Contre toute attente des observateurs, la Chambre des Représentants a rejeté le plan Paulson de sauvetage des banques par injection massive de liquidités.
Mais pas contre toute attente des citoyens américains eux-mêmes, viscéralement hostiles à un plan qui donne l'impression que le libéralisme n'est plus le fondement de l'"american way of life", renforce le pouvoir de l'état fédéral incarné par le secrétaire d'état au trésor et absout implicitement les irresponsables financiers à l'origine de la crise en contraignant l'état (dans ce cas, eux, les contribuables) à combler le trou qu'ils ont creusé.

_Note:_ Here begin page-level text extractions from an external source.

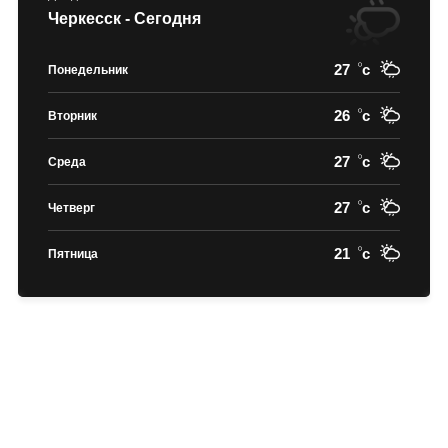
Черкесск - Сегодня
27
c
Понедельник
26
c
Вторник
27
c
Среда
27
c
Четверг
21
c
Пятница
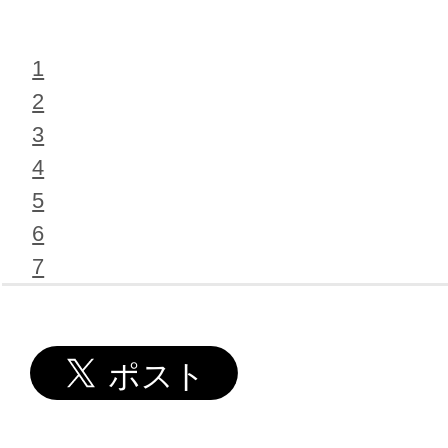
1
2
3
4
5
6
7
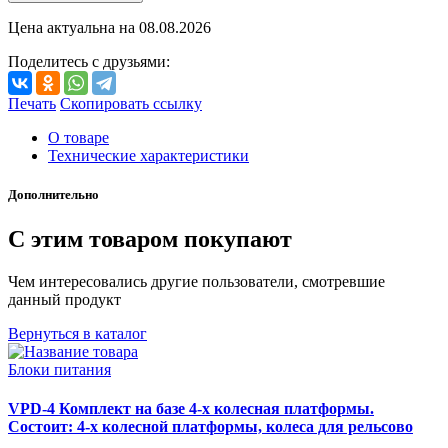
Цена актуальна на
08.08.2026
Поделитесь с друзьями:
Печать
Скопировать ссылку
О товаре
Технические характеристики
Дополнительно
С этим товаром покупают
Чем интересовались другие пользователи, смотревшие
данный продукт
Вернуться в каталог
Блоки питания
VPD-4 Комплект на базе 4-х колесная платформы.
Состоит: 4-х колесной платформы, колеса для рельсово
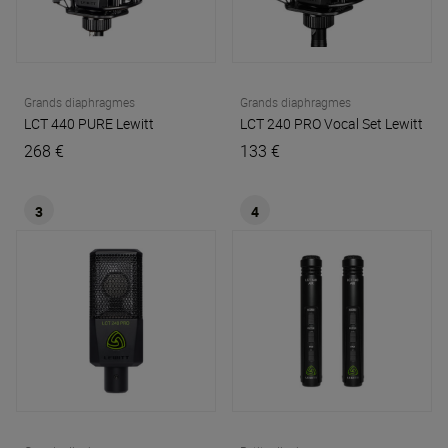
Grands diaphragmes
Grands diaphragmes
LCT 440 PURE
Lewitt
LCT 240 PRO Vocal Set
Lewitt
268 €
133 €
3
4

Si vous ajoutez à cela que le PDG de Washington Mutual (l'équivalent de notre caisse d'Epargne) appelé en urgence il y a moins d'un mois pour sauver l'établissement en difficulté, n'a pas réussi à éviter la faillite mais a perçu, outre son salaire, sous forme de "golden hello" et de "golden parachute" (prime d'entrée en fonctions et indemnité de départ) TREIZE MILLIONS DE DOLLARS, vous comprenez que l'homme de la rue américain soit opposé à un plan qui n'affecte en rien le monde de la finance malgré le "the party is over" de Nancy Pelosi.

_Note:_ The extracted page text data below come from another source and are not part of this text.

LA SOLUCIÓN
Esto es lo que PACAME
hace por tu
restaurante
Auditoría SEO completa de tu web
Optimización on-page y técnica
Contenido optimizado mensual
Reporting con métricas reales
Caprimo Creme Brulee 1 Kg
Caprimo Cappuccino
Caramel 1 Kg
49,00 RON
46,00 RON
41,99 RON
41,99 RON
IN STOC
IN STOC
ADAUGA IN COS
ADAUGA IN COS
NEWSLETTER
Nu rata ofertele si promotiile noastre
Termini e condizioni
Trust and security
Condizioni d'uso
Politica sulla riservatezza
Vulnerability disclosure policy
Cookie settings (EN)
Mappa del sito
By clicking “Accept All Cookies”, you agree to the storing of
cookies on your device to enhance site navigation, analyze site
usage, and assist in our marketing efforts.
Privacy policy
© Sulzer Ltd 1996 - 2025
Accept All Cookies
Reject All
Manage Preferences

A un mois du scrutin présidentiel, la Chambre des Représentants se devait de se livrer à un baroud d'honneur avant, -bien sûr et on peut l'espérer- de trouver une solution.
Quelles seront les conséquences sur l'opinion de ce vote qui risque de légitimer son exaspération? Lequel des candidats saura l'exploiter à son avantage? Le démocrate qui est "pour le peuple" ou le républicain "contre l'état"?